Withdean is a former village, now part of Brighton and Hove, East Sussex.

==Overview==
The first known record of the area dates from around the 12th century, when it was referred to as Wictedene. The area was historically farm land but has been developed, mainly in the 1920s and 1930s, with a mix of detached and semi-detached houses and mid-rise flats.

The Withdean manor was originally the property of the great Cluniac Priory of St. Pancras at Lewes, until 1537. This was then given to Anne of Cleves in 1541 by Henry VIII. The manor was demolished in 1936.

This is where Withdean Stadium is located, which was the temporary home of Brighton and Hove Albion F.C. between 1999 and 2011. The stadium site was formerly Brighton Zoo built in 1920.

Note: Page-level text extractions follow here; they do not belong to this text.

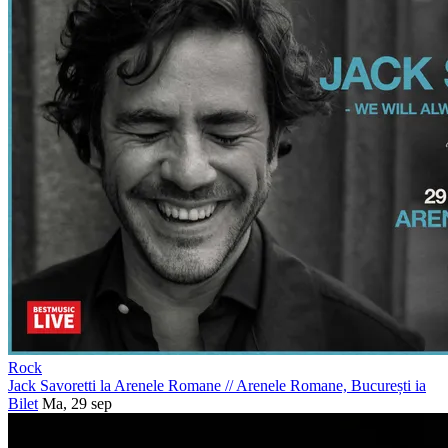
Rock
Jack Savoretti la Arenele Romane
//
Arenele Romane, București
ia
Bilet
Ma, 29 sep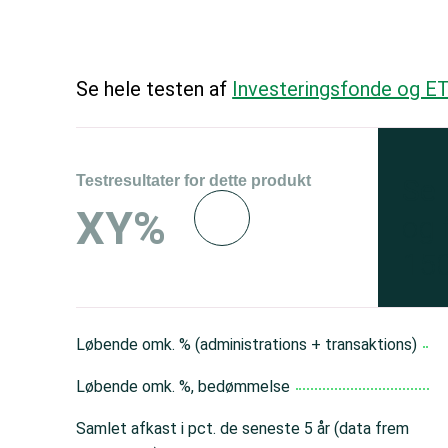
Se hele testen af
Investeringsfonde og ET
Testresultater for dette produkt
Se 
XY%
og 
150
Løbende omk. % (administrations + transaktions)
Løbende omk. %, bedømmelse
Samlet afkast i pct. de seneste 5 år (data frem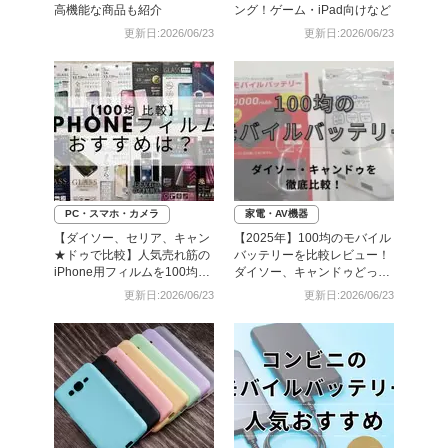
高機能な商品も紹介
ング！ゲーム・iPad向けなど
更新日:2026/06/23
更新日:2026/06/23
PC・スマホ・カメラ
家電・AV機器
【ダイソー、セリア、キャン
【2025年】100均のモバイル
★ドゥで比較】人気売れ筋の
バッテリーを比較レビュー！
iPhone用フィルムを100均で
ダイソー、キャンドゥどっち
全部買ってみた
がいい？
更新日:2026/06/23
更新日:2026/06/23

Withdean Woods, next to the stadium, is a wooded hillside nature reserve approximately 2.47 acres (1 ha) in size. This is the home of several woodland birds including the great spotted woodpecker, tawny owl and goldcrest.

Withdean Park is also located in this area, and is home to the national collection of lilacs with over 320 varieties. Collections of berberis, cotoneaster and viburnum can also be found here.

Withdean is referenced in the chapter "The Wiseman of Withdean" of the fantasy novel The Brightonomicon.